Giorgia Meloni tiene molto alle questioni identitarie, come dimostra la scelta di dedicare i primi provvedimenti del governo all’obiettivo di creare sul piano simbolico un’emergenza che non c’era, quella dei rave, nel momento stesso in cui nega un’emergenza che c’è stata e che purtroppo potrebbe tornare, quella del Covid, condonando le multe ai medici no-vax, facendoli rientrare in servizio e definendo «ideologico» l’approccio dei governi precedenti. Tutto questo configura una precisa identità. Potremmo definirla: la destra asociale.
Sfortunatamente anche la principale forza di opposizione, il Partito democratico, ha puntato molto, quasi tutto, sulle questioni simboliche e identitarie. Lo ha fatto anche prima della dimenticabile campagna elettorale all’insegna della sfida tra il rosso e il nero, rispolverando un radicalismo – cioè un lessico, una posa, un atteggiamento orgogliosamente minoritario – che è in verità l’altra faccia del tanto deprecato elitarismo. Un minoritarismo che la sinistra italiana sembrava avere superato dagli anni novanta (almeno nei gruppi dirigenti dei partiti maggiori), ma che avrebbe potuto avere ugualmente una relativa capacità di attrazione se incarnato da una leadership minimamente coerente con quel messaggio, per biografia personale e per storia politica (che so: Elly Schlein, Maurizio Landini, Aboubakar Soumahoro). Una posizione semplicemente incomprensibile, però, se impersonata da Enrico Letta, l’uomo che definiva «un sogno» la nascita del governo di Mario Monti. Incomprensibile, evidentemente, anche per lo stesso Letta, che infatti la traduceva in due scelte strategiche perfettamente incompatibili tra loro: l’ostinata ricerca di un rapporto privilegiato con Giuseppe Conte e il suo Movimento 5 stelle da un lato, dall’altro il non meno convinto sostegno al governo di Mario Draghi e alle sue scelte fondamentali di politica estera e di politica economica (diametralmente opposte, quando non apertamente contrapposte, a quelle di Conte e del M5s).
Quando le due opzioni, com’era prevedibile, sono entrate in rotta di collisione, e il Pd è stato costretto a scegliere tra Conte e Draghi, abbiamo avuto di conseguenza i quindici giorni di puro delirio con cui il Pd ha cominciato la campagna elettorale.
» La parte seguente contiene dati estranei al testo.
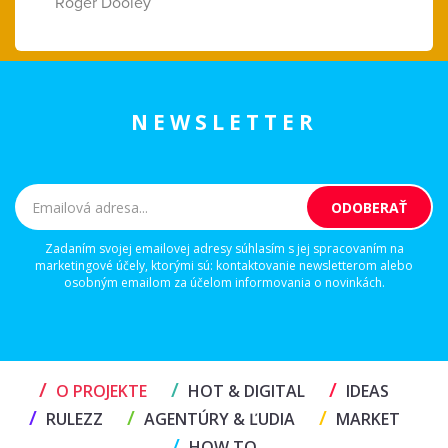
Roger Dooley
NEWSLETTER
Zadaním svojej emailovej adresy súhlasím s jej spracovaním na
marketingové účely, ktorými sú: kontaktovanie newsletterom alebo
osobným emailom za účelom informovania o novinkách.
/
/
/
O PROJEKTE
HOT & DIGITAL
IDEAS
/
/
/
RULEZZ
AGENTÚRY & ĽUDIA
MARKET
/
HOW TO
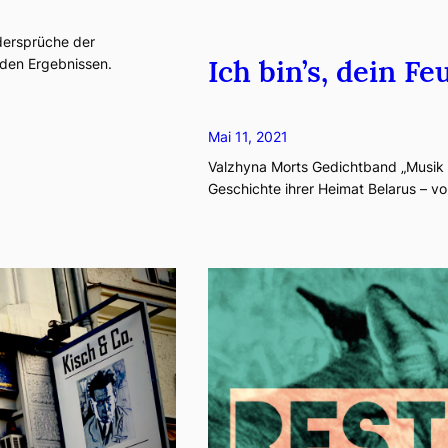
idersprüche der
Ich bin’s, dein F
nden Ergebnissen.
Mai 11, 2021
Valzhyna Morts Gedichtband „Musik f
Geschichte ihrer Heimat Belarus – v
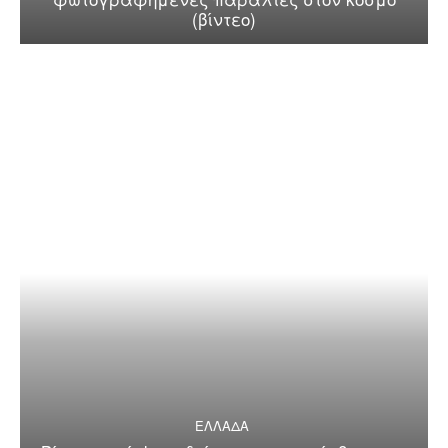
(βίντεο)
ΕΛΛΑΔΑ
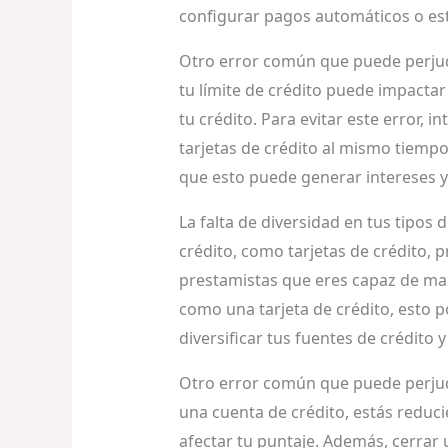
configurar pagos automáticos o esta
Otro error común que puede perjudic
tu límite de crédito puede impacta
tu crédito. Para evitar este error, i
tarjetas de crédito al mismo tiempo
que esto puede generar intereses 
La falta de diversidad en tus tipos 
crédito, como tarjetas de crédito,
prestamistas que eres capaz de man
como una tarjeta de crédito, esto pod
diversificar tus fuentes de crédito
Otro error común que puede perjudic
una cuenta de crédito, estás reducie
afectar tu puntaje. Además, cerrar u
Prima scomunicando Conte e buttandosi a corpo morto su Carlo Calenda, senza esitare a sottoscrivere in men che non si dica il suo programma, con l’Agenda Draghi al posto del libretto rosso di Mao, e poi, scaricato da Calenda all’ultimo minuto, tornando maldestramente dall’Agenda Draghi al libretto rosso, perlomeno nei toni. Così oggi il governo Meloni si trova davanti l’opposizione ideale (per lei, s’intende).
Pur avendo passato l’ultimo mese e mezzo ad additare nel «governismo», cioè nella tendenza ad andare al governo indipendentemente dal responso delle urne, la causa principale della propria disfatta elettorale, il gruppo dirigente del Pd continua infatti a governare il partito come se niente fosse, incurante della disfatta elettorale.
Alla maldestra e a tratti inquietante avanzata di una nuova destra asociale, insomma, si contrappone la vuota retorica di un partito orgogliosamente ademocratico, che non intende cambiare i propri vertici prima di marzo, che passeranno dunque i prossimi quattro o cinque mesi nel tentativo di rimescolare le carte in tavola e riconfermarsi ancora una volta alla guida.
Chissà come mai nei sondaggi il Pd continua a precipitare.